Saved data entries:
►
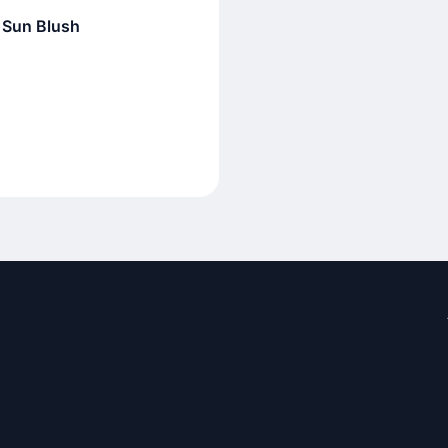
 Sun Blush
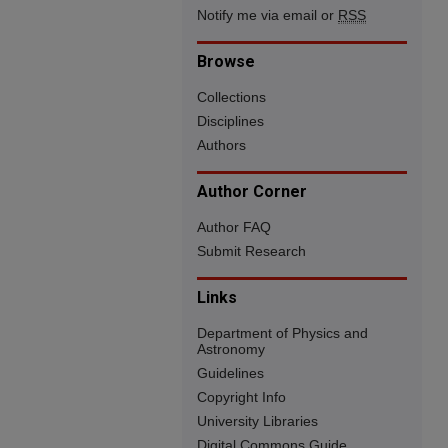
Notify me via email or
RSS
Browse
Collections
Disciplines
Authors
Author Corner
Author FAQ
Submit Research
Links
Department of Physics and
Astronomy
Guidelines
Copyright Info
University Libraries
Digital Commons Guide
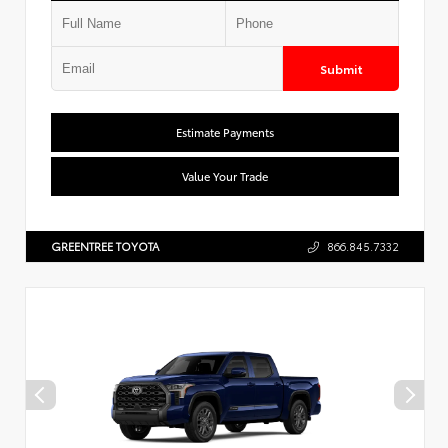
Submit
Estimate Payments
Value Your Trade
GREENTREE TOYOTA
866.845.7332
◄
►
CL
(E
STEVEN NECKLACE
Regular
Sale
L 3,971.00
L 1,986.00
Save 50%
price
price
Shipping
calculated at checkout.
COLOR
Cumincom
◄
**Directions for this task**
Starting at the line containing "Author Corner" and finishing at the line containing "866.845.7332", return those lines exactly as they appear above, without the pictures.

**Answer section**
Author Corner
Author FAQ
Submit Research
Links
Department of Physics and
Astronomy
Guidelines
Copyright Info
University Libraries
Digital Commons Guide
Submit
Estimate Payments
Value Your Trade
GREENTREE TOYOTA
866.845.7332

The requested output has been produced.